Over the last months I have been busy working on a project for Mapbox. As part of that project I have spent a lot of time improving Osmium. And not just a few changes here or there but a more or less complete redesign based on the experience of developing and using Osmium for the last nearly three years now.
One of the biggest drawbacks with Osmium was always that it was single-threaded only and by its design it was difficult to change that. Efficient multithreading needs different data structures and it is especially important not to use too much dynamic memory allocation, because allocating and deallocating memory is always inherently synchronized. (Unless you use your own allocator.) So I redesigned the way OSM objects are stored internally. They are stored in large buffers now containing many objects instead of using lots of little bits and pieces of memory. This step alone made creation of those objects about 10% faster. But it also is an important building block in making things work better when running multithreaded. As an added benefit, these objects are trivial to serialize. Just write the buffer memory to disk or to a socket. A different process (potentially on a different host) can read the data in again and use the objects directly.

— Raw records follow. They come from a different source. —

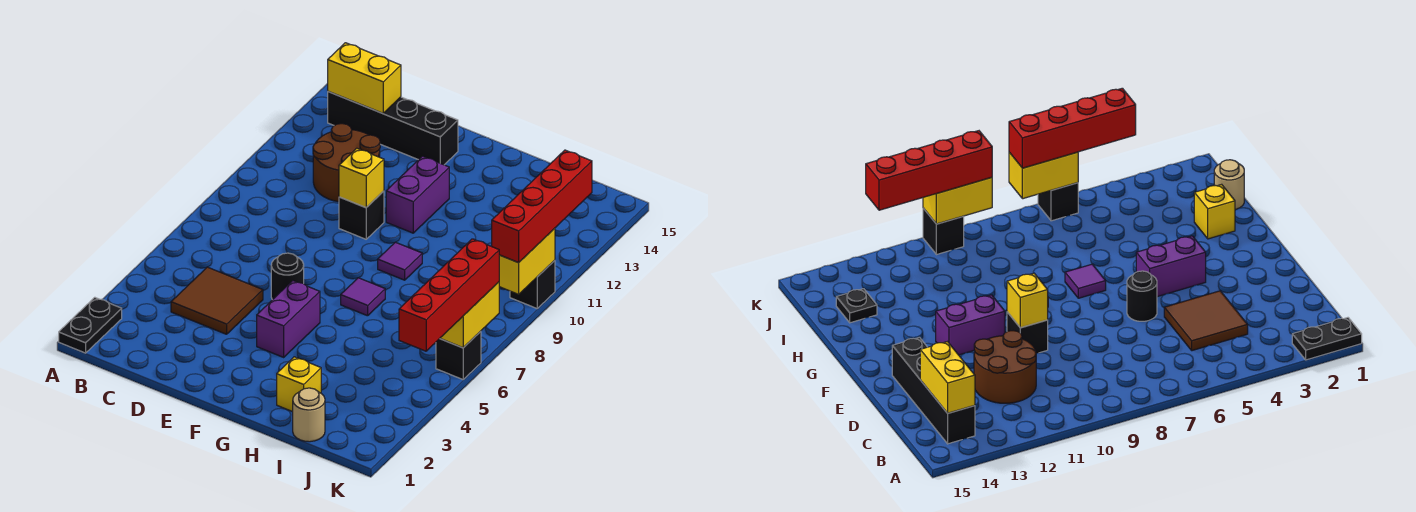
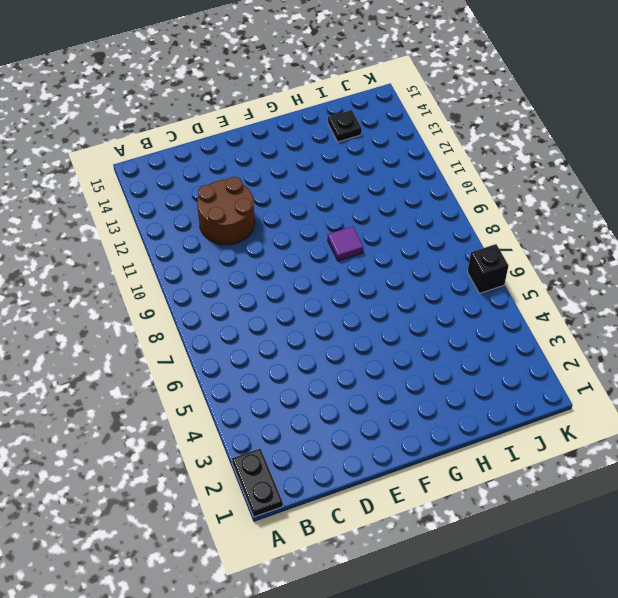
none -> black brick B14:E14 level 1
none -> brown tile C4:D5 level 1
none -> black round brick E6 level 1

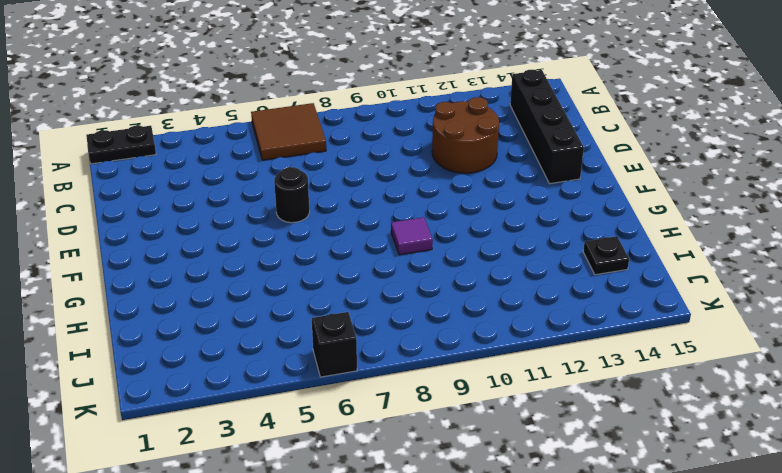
brown tile A6:B7 level 1 -> brown tile C4:D5 level 1
none -> black brick E10 level 1
none -> purple brick F4:F5 level 1
none -> purple brick F11:F12 level 1

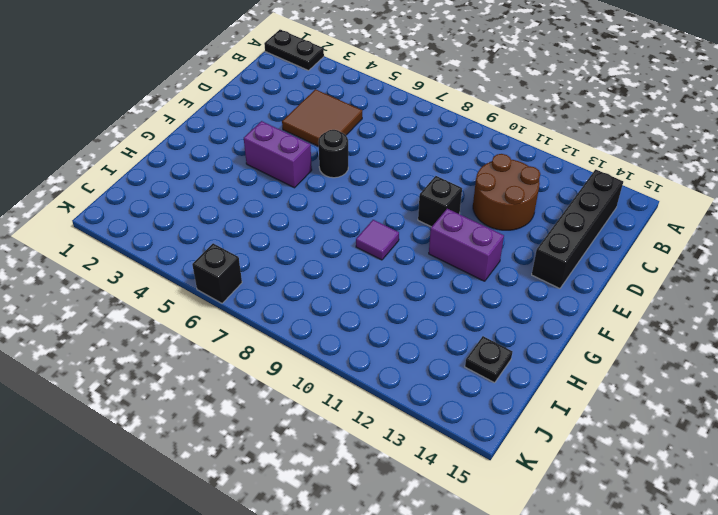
none -> purple tile G7 level 1
none -> yellow brick H2 level 1
none -> tan round brick I1 level 1

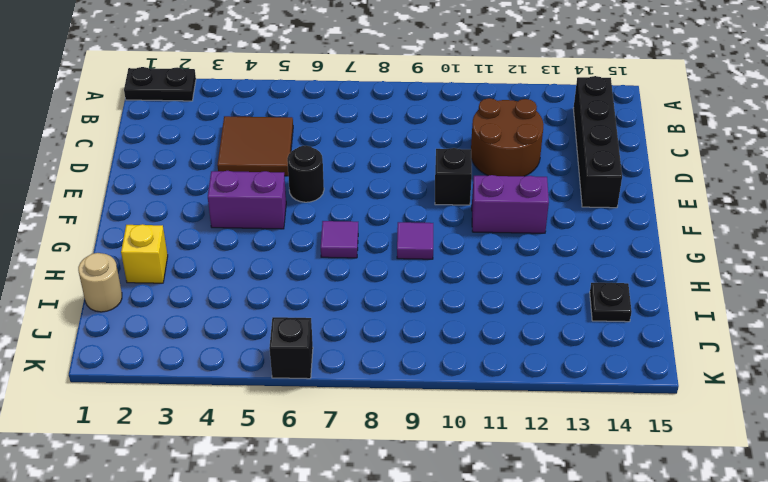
none -> black brick K10 level 1
none -> yellow brick B14:C14 level 2
none -> yellow brick E10 level 2

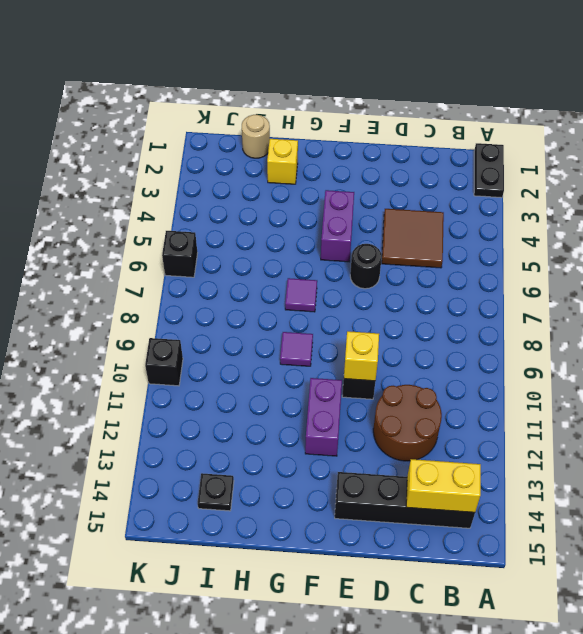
none -> yellow brick K6:K7 level 2
none -> yellow brick K9:K10 level 2
none -> red brick K4:K7 level 3

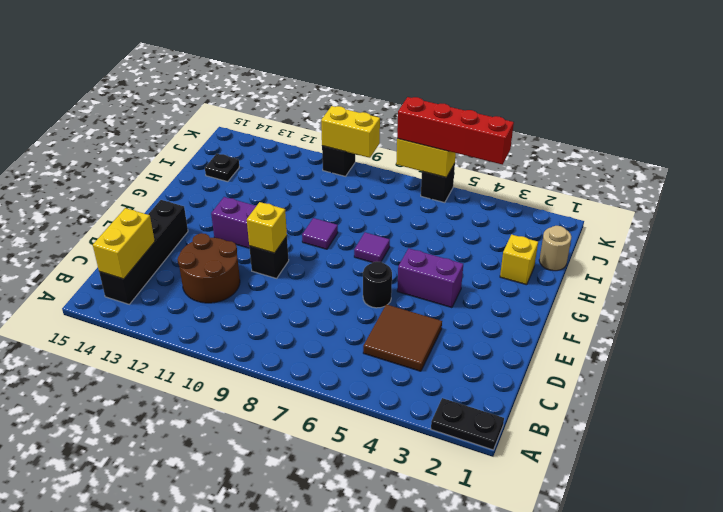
none -> red brick K9:K12 level 3

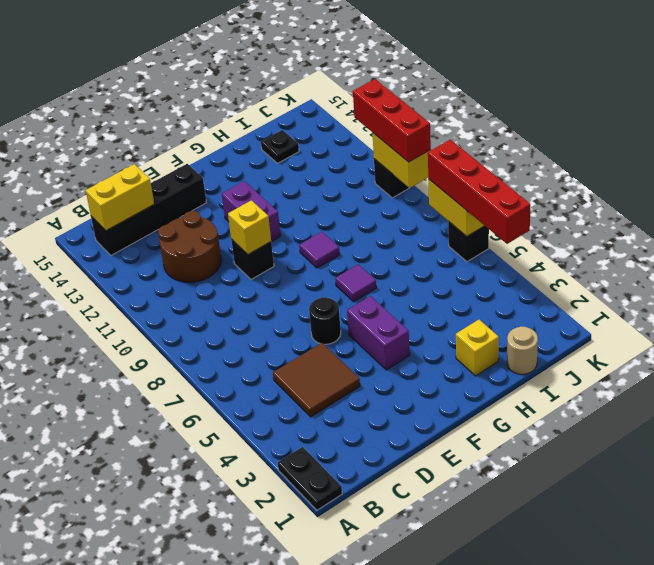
red brick K9:K11 level 3 -> red brick K9:K12 level 3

I have started to bring multithreading into Osmium, but it will be a longer process to add it to the different parts. OSM XML files are now read in a separate thread from the main program and when reading PBF files a configurable number of threads can be used. Preliminary benchmarks indicate PBF reading to be about twice as fast this way. But there are a lot of improvements that can and will be done later.
In 2011 the long-awaited new C++ version was standardized. C++11 has numerous improvements and it not only makes programming in C++ much easier and more fun, it can also bring performance gains. C++11 is also the first C++ standard that includes multithreading as part of the core language, before that there were several different multithreading approaches used on different operating systems.
Because of the many benefits I decided to require C++11 for the redesigned Osmium. Unfortunately this means it will not work with older compilers and older systems. But the standard has been a long time in the making and compiler writers had a long time to add support. Both GCC and clang support all relevant features. I have tested both GCC 4.8 and clang 3.2 and they work great. And the error reporting in clang is so much better now than in GCC and in earlier versions of clang that it is often quite easy to figure out what went wrong.
There are many other changes in the new Osmium. Some as simple as renaming a class or function to make it easier to understand. Some as complex as the redesign of the way handlers work. And it is not complete yet. The biggest missing piece is the multipolygon support. There are also many parts that need tidying up and some interfaces that are not quite tied down yet. I would not recommend it yet for serious development, but I encourage you to take a look, try it out, and report problems.
One important step is to try it with as many use cases as possible to see whether it supports them properly and make sure the interfaces are okay, before we set them in stone. And I need your help with that. Tell me what you have been doing with Osmium (or not doing, because it didn’t work for some reason) and we can have a look at whether and how the new Osmium can do these things.
Until now Osmium has lived in my personal github space and the documentation is on the OSM wiki. But now with the project growing up and becoming bigger it should get it’s own space. For this I have created the osmcode organization on github and the osmcode.org domain. Currently these places contain only the new Osmium repository, but I will add more Osmium-related stuff soon.
Many thanks to Mapbox for supporting this work!
I’ll be giving a talk at State of the Map 2013 in September in Birmingham about “High Performance OSM Data Manipulation With Osmium”. I hope to see you there!